Nov. 10, 2010
Art books on display at the New England Mobile Book Fair, which is neither mobile or a fair. (Don Coyote/Flickr)
BOSTON — The New England Book Fair isn’t much to look at from the outside. Passing by on Needham Street in Newton Highlands, you might even mistake it for a shuttered business.
Inside, though, the Book Fair is a bibliophile’s dream. The shelves seem to stretch forever, packed with everything from New York Times bestsellers to esoteric, hard-to-find remainders. Most of the books are sold at a 20 percent discount, while New York Times bestsellers get a 30 percent markdown.
Meanwhile, the Book Fair’s organic layout and funky ambience is a far cry from Borders or Barnes & Noble – which is exactly how its loyal customers like it.
There’s “less of the chain feeling” at the Book Fair, says Aimee Stone of Needham. “I like the gritty feeling of this. You’re in with the books.”
Last week, though, the Book Fair’s three co-owners announced that the 53-year-old store – which they call the largest independent bookstore in New England – is up for sale. The goal, says co-owner and COO Steve Gans, is to find a buyer who maintains the store’s character. To that end, they’ve hired broker Paul Siegenthaler, who arranged the recent sale of Cambridge’s Harvard Book Store.
Still, there’s no guarantee that a new owner will safeguard the Book Fair’s more pronounced idiosyncrasies, which include a huge discount-books inventory, an armada of miniature shopping carts and shelves arranged by publisher rather than author.

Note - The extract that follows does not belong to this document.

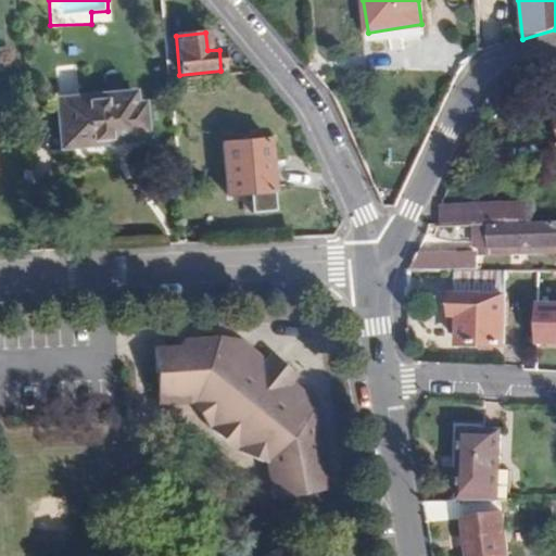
[(133,95),(55,101),(60,148),(118,143),(117,135),(144,134),(143,111),(134,112),(133,95)]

“I absolutely would not want it to modernize,” says Carrie Schmidt of Jamaica Plain. “I love the shopping carts! I love the way that the stacks are set up.”
The store’s logic can be confusing for the uninitiated. Some authors get their own turnstile; others don’t. What’s more, you’ll find foreign-language titles sharing a small space with chewable baby books and the latest offering from Dennis Lehane. But loyalists claim the unusual layout creates an appealingly serendipitous shopping experience.
“There’s a stack of books that I just walked by – these little books that I had when I was growing up, and I’ve never seen them again,” says Schmidt. “I would have had to go online to even remember that those books existed and that I wanted them — and there they are!”
Regular customers also lavish praise on the Book Fair’s staffers, who they claim are a cut above their big-box peers.
“People here seem to be much more knowledgeable,” says Rama Chandra of Newton. “They’ve been around here a long time.”
So has the Book Fair, which was founded in 1957 by Lou Strymish, a Harvard-trained chemist. (Today, Strymish’s sons Jon and David own the store with Gans.) But whether the store’s unusual character can survive another half-century remains to be seen.
“If you like it the way it is, and if somebody else could just take it and change it,” says Stone, “then it’s not the New England Mobile Book Fair anymore.”